> [What you will do]:
Your answer must be an exact copy of the entries below, with every picture removed.
★ ★ ★ ★ ★
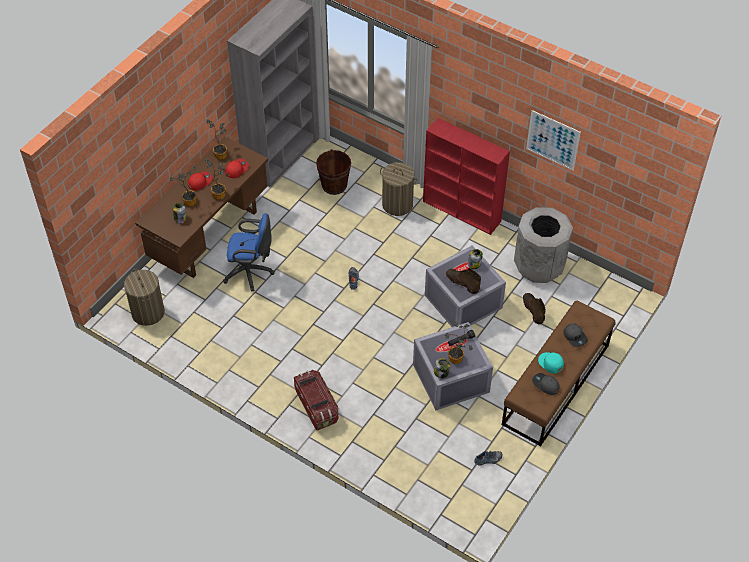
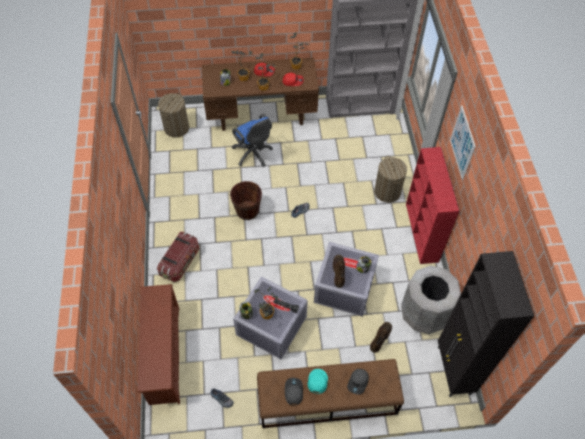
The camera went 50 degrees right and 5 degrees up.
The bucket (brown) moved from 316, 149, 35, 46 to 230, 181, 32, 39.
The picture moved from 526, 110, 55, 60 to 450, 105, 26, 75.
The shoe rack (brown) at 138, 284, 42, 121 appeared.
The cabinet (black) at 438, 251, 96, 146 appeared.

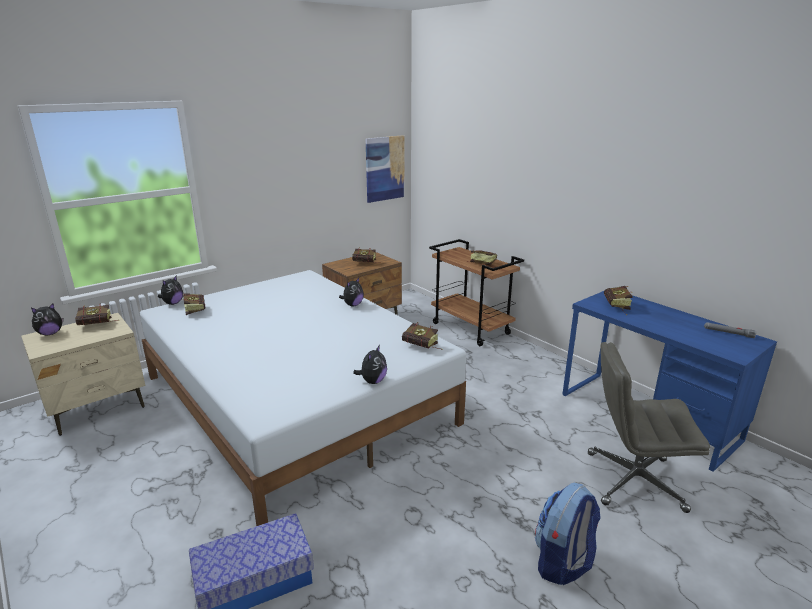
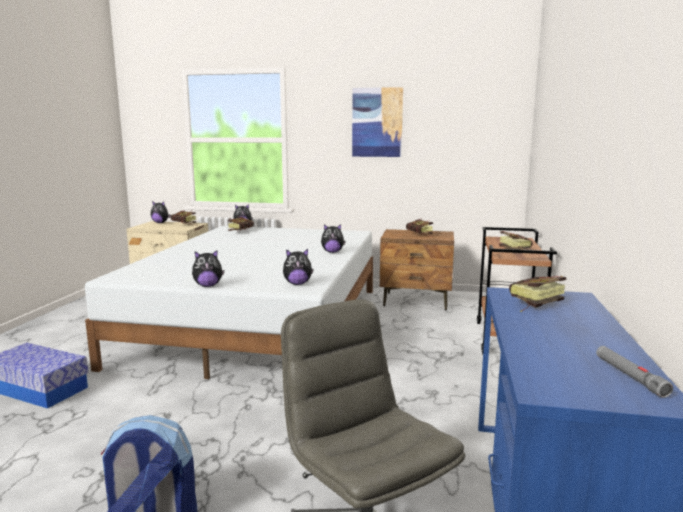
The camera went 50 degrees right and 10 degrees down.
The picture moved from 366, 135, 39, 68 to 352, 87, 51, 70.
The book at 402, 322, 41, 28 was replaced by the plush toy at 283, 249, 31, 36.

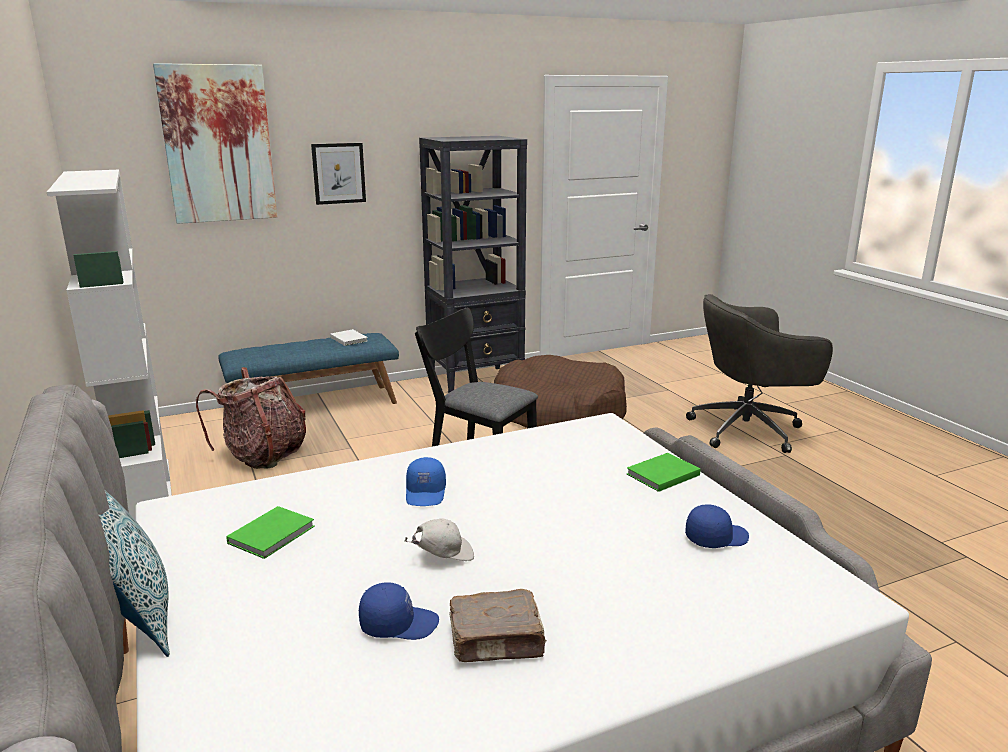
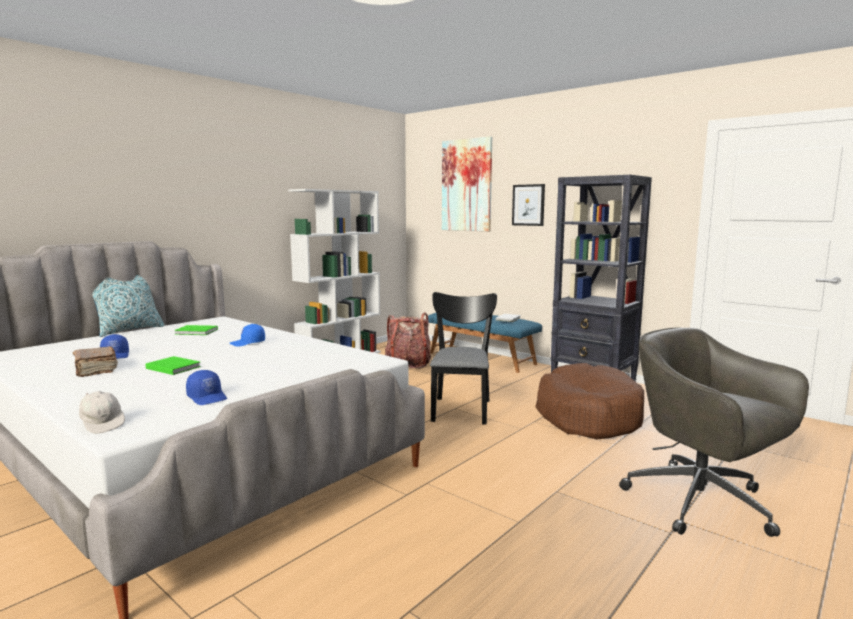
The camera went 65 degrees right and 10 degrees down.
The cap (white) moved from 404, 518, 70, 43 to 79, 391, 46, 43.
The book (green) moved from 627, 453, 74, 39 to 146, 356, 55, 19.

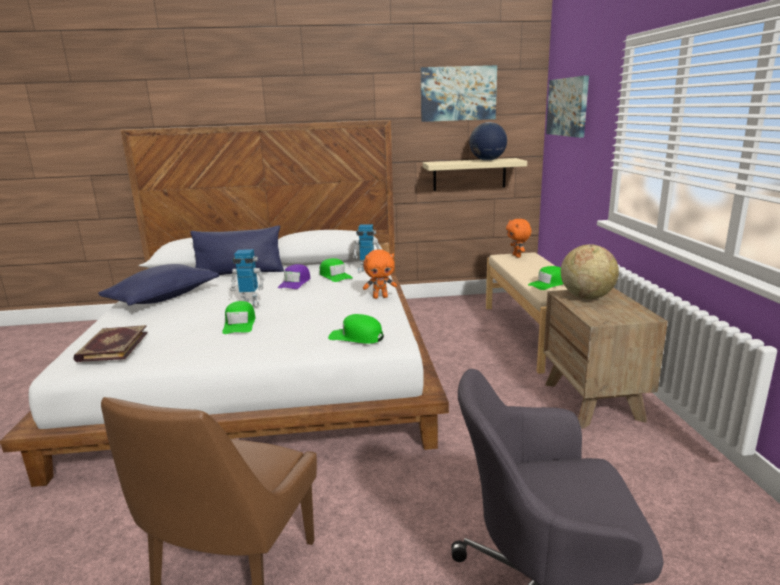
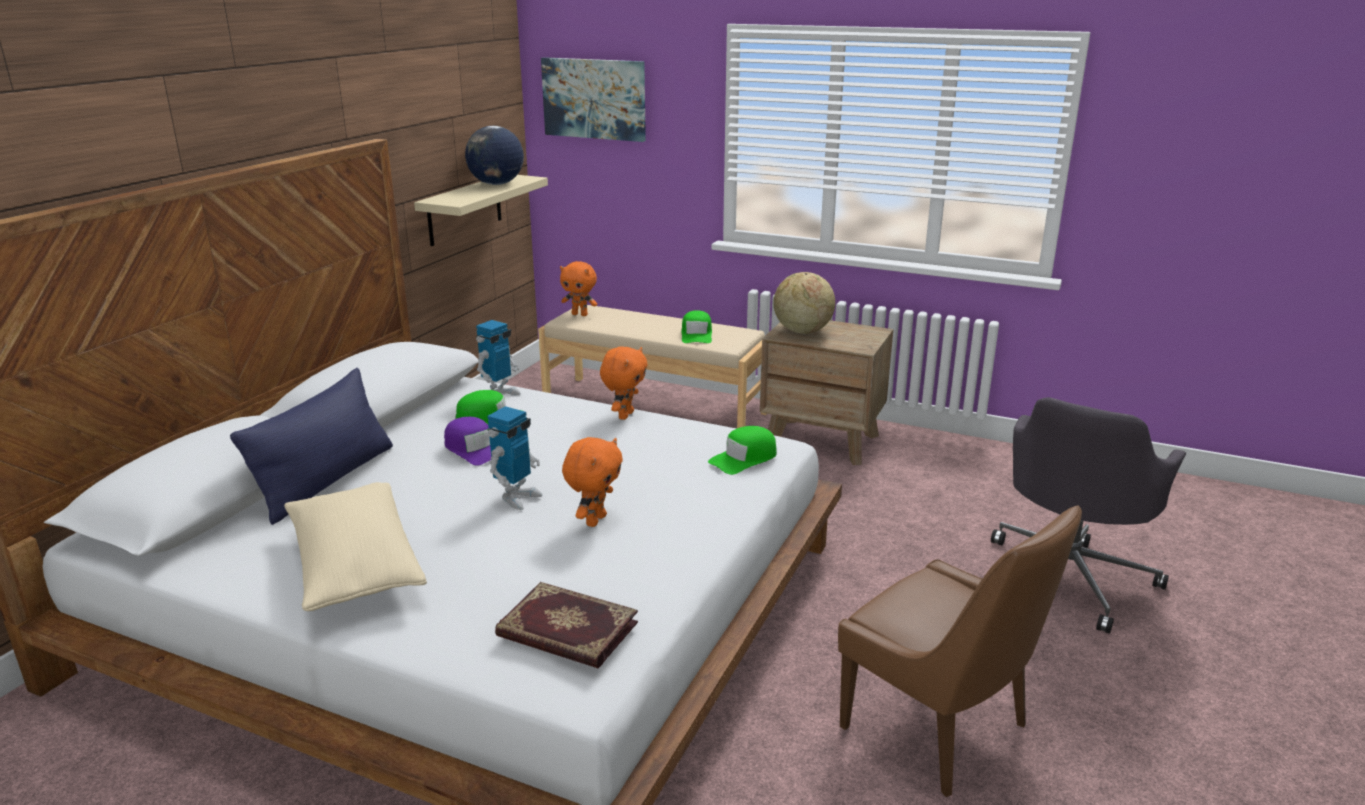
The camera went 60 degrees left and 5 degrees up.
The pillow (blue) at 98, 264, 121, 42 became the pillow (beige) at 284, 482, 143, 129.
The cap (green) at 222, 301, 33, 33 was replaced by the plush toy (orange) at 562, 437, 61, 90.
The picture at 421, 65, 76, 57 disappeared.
★ ★ ★ ★ ★
> [Result for this task]:
The camera went 50 degrees right and 5 degrees up.
The bucket (brown) moved from 316, 149, 35, 46 to 230, 181, 32, 39.
The picture moved from 526, 110, 55, 60 to 450, 105, 26, 75.
The shoe rack (brown) at 138, 284, 42, 121 appeared.
The cabinet (black) at 438, 251, 96, 146 appeared.

The camera went 50 degrees right and 10 degrees down.
The picture moved from 366, 135, 39, 68 to 352, 87, 51, 70.
The book at 402, 322, 41, 28 was replaced by the plush toy at 283, 249, 31, 36.

The camera went 65 degrees right and 10 degrees down.
The cap (white) moved from 404, 518, 70, 43 to 79, 391, 46, 43.
The book (green) moved from 627, 453, 74, 39 to 146, 356, 55, 19.

The camera went 60 degrees left and 5 degrees up.
The pillow (blue) at 98, 264, 121, 42 became the pillow (beige) at 284, 482, 143, 129.
The cap (green) at 222, 301, 33, 33 was replaced by the plush toy (orange) at 562, 437, 61, 90.
The picture at 421, 65, 76, 57 disappeared.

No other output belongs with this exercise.